Enquanto isso, o rebanho bovino do Brasil deverá diminuir pelo segundo ano consecutivo, para 234 milhões de cabeças, de 240 milhões em 2024 e 242 milhões em 2023, de acordo com estimativas do USDA.
“O gado continua aparecendo quando pensávamos que a oferta começaria a cair”, disse Mendonça de Barros em um evento recente organizado pela Minerva Foods, a maior exportadora de carne bovina da América do Sul.
O país está atualmente na fase baixa do ciclo do gado, o que significa que mais vacas estão sendo enviadas para o abate. Analistas afirmam que o aumento da eficiência, e não apenas fatores cíclicos, explica por que os frigoríficos continuam operando em ritmo recorde.
“Estamos entrando em um território inexplorado na análise do setor bovino brasileiro”, disse Maurício Palma Nogueira, chefe da consultoria Athenagro. “Ganhos de produtividade têm um impacto muito maior do que o ciclo em si ou o abate de vacas nesta fase atual de alta oferta.”
Nogueira afirma que os ganhos de produtividade no Brasil começaram na década de 1990, com melhorias na genética, nutrição e manejo das operações pecuárias. Mas o ritmo se acelerou este ano, graças à disseminação do DDG (grãos secos de destilaria) — um subproduto rico em nutrientes da produção de etanol de milho.
Com mais usinas de etanol sendo inauguradas, a DDG está transformando os sistemas de alimentação em todo o Brasil, oferecendo ração barata e de alta qualidade que aumenta o ganho de peso a baixo custo.
“Estamos diante de uma variável que vai revolucionar todo o processo”, disse Nogueira. “Ainda não entendemos o quanto o DDG vai mudar a pecuária brasileira nos próximos anos.”

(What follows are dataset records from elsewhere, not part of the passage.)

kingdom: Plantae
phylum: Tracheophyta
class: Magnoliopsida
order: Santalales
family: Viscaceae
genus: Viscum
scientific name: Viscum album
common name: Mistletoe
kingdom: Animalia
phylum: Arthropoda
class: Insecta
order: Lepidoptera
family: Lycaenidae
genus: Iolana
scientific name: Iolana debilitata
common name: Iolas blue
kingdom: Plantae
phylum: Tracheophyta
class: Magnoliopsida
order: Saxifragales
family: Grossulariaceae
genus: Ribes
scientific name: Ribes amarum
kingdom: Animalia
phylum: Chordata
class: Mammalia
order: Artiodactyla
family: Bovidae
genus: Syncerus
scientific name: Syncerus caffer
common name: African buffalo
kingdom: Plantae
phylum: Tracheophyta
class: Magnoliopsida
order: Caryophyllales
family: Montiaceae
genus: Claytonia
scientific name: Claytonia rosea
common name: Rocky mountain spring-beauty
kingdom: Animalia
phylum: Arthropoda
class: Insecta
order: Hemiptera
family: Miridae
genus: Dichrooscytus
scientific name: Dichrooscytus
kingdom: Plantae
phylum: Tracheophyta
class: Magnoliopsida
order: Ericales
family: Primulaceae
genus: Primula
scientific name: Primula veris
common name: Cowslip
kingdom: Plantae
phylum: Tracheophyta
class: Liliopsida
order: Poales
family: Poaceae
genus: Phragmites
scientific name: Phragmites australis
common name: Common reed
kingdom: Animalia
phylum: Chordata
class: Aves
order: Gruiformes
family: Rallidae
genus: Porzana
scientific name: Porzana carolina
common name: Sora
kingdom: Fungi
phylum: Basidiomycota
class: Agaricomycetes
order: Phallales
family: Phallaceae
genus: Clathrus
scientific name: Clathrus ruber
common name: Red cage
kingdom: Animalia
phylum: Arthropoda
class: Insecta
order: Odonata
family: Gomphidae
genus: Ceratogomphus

Nos próximos três anos, a oferta de DDG deverá quase dobrar no Brasil, de 6,4 milhões de toneladas para 11 milhões de toneladas em 2028, segundo Mendonça de Barros. Essa perspectiva incentivará a construção de confinamentos próximos às usinas de etanol, “criando um nível incrível de competitividade”, afirmou.
Ainda muito atrás dos EUA
Uma simples comparação com os EUA destaca o potencial. O rebanho americano — cerca de 86 milhões de cabeças, o menor em 75 anos — produz aproximadamente a mesma quantidade de carne bovina que o Brasil.
Em 2024, os frigoríficos dos EUA abateram cerca de 30 milhões de animais, produzindo 12 milhões de toneladas de carne bovina, com peso médio de carcaça em torno de 400 quilos. O Brasil, com 40 milhões de cabeças abatidas, produziu um pouco menos, com carcaças médias de 300 quilos.
Se o Brasil conseguisse igualar os níveis de produtividade dos EUA, seu abate anual poderia chegar a 75 milhões de cabeças, um salto impressionante em relação aos atuais 40 milhões, de acordo com Mendonça de Barros.
Incerteza nos EUA
Com o aumento da produtividade no Brasil, a indústria de carne bovina dos EUA enfrenta um período de incerteza. Apesar de seu rebanho historicamente pequeno, o país continua a abater mais de 1,1 milhão de vacas por mês, uma tendência incomum, considerando os altos preços dos bezerros e a melhora das margens para os criadores.
“É um mistério para mim”, disse ele. “Talvez a indústria pecuária dos EUA nunca mais volte ao seu tamanho anterior.”
Para o Brasil, a perspectiva é de consolidação como potência exportadora global. O país já responde por cerca de um terço do comércio global de carne bovina e pode atingir 50% ou mais nos próximos anos, projetou o economista.
“A capacidade de expansão do Brasil é notável”, disse Mendonça de Barros. “Assim como fizemos com o açúcar — onde atingimos 80% das exportações globais — a carne bovina está caminhando na mesma direção.”